Настроение Махтаб было плохим. Не потому, что мама отчитала меня. Причину объяснил Карим: дело было в еде. В эти дни мы объединили наши трапезы, иными словами, семья Искандера кушала у нас, за исключением Махтаб. Нани носила к нам еду – и для нас, и для себя с Каримом, и для гостей, которые с соболезнованиями приходили каждый вечер. Все это угнетало Махтаб, о чем рассказывал мне позже Карим:
– Я говорю ей: для нас-то ведь не так плохо все оборачивается. Их-то еда, говорю, в сотню раз лучше нашей… Но эта кобылка только бесится, а чего беситься? Мы же все знаем, что папа наш не султан-аристократ. У нас ведь воспитания-то нет, у вас есть, а у нас нет. И вот я говорю ей: ты, зануда, вода вверх не течет, она сверху вниз течет… Но она только надувается, как лягушка из басни…
Я ничего не отвечал на это Кариму, но иногда носил еду для Махтаб. Потихоньку, чтобы никто не видел, брал тарелку и относил ей. Мама была вся в своих молитвах, Марьям закрылась у себя в комнате, дед лежал в постели, так что мне это удавалось. Приносил ей со словами: «Кушай, это моя порция, я тебе отдаю…»

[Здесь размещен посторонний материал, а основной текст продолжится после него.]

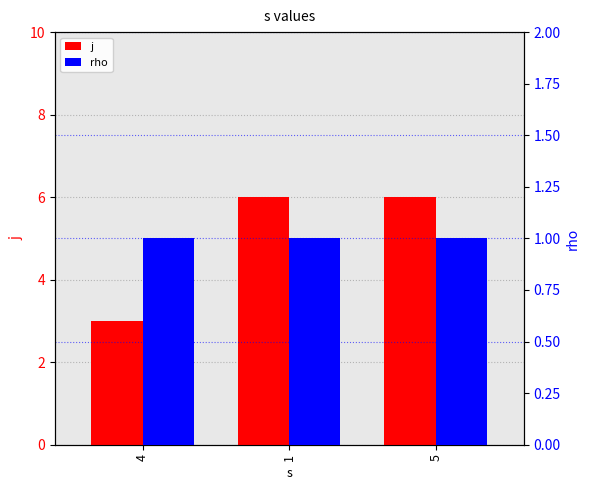

What is the label of the 2nd bar from the left?

1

Она через силу ела. Как только мы с ней видели друг друга, мы начинали плакать. Не подумайте ничего плохого! Сколько мне было? Двенадцать или тринадцать лет… Сложить вместе наш с Махтаб возраст – и то не получится половины возраста кого-то из тех влюбленных, что сидели за соседним столиком в кафе месье Пернье. То же самое можно сказать о нашем росте! И я-то невысок был, а она, если встанет прямо, до плеча мне. Чтобы посмотреть на меня, Махтаб вынуждена была немного задирать голову. И слезы поэтому не текли по ее щекам, оставаясь в глазах. От слез ее светящиеся карие глаза менялись, и я видел в них разные предметы: то море видел, то небо, то горы… Или видел ее саму, Махтаб. Рыдали мы с ней отчаянно. Однажды так ее плач пробрал, что она, шатаясь, отошла от меня и уткнулась лицом в стену. Затряслась вся от плача, и я подошел к ней и обнял ее хрупкие плечи. Не помогло: она продолжала плакать. Тогда, по-прежнему обнимая ее, я отвел ее к ступенькам возле крытого коридора, и мы сели там рядышком. Она положила голову мне на плечо и продолжала плакать, и скоро плечо мое совсем промокло. Я приблизил свое лицо к ее лицу и почувствовал сильный запах жасмина. Такой сильный, что я вынужден был отодвинуться.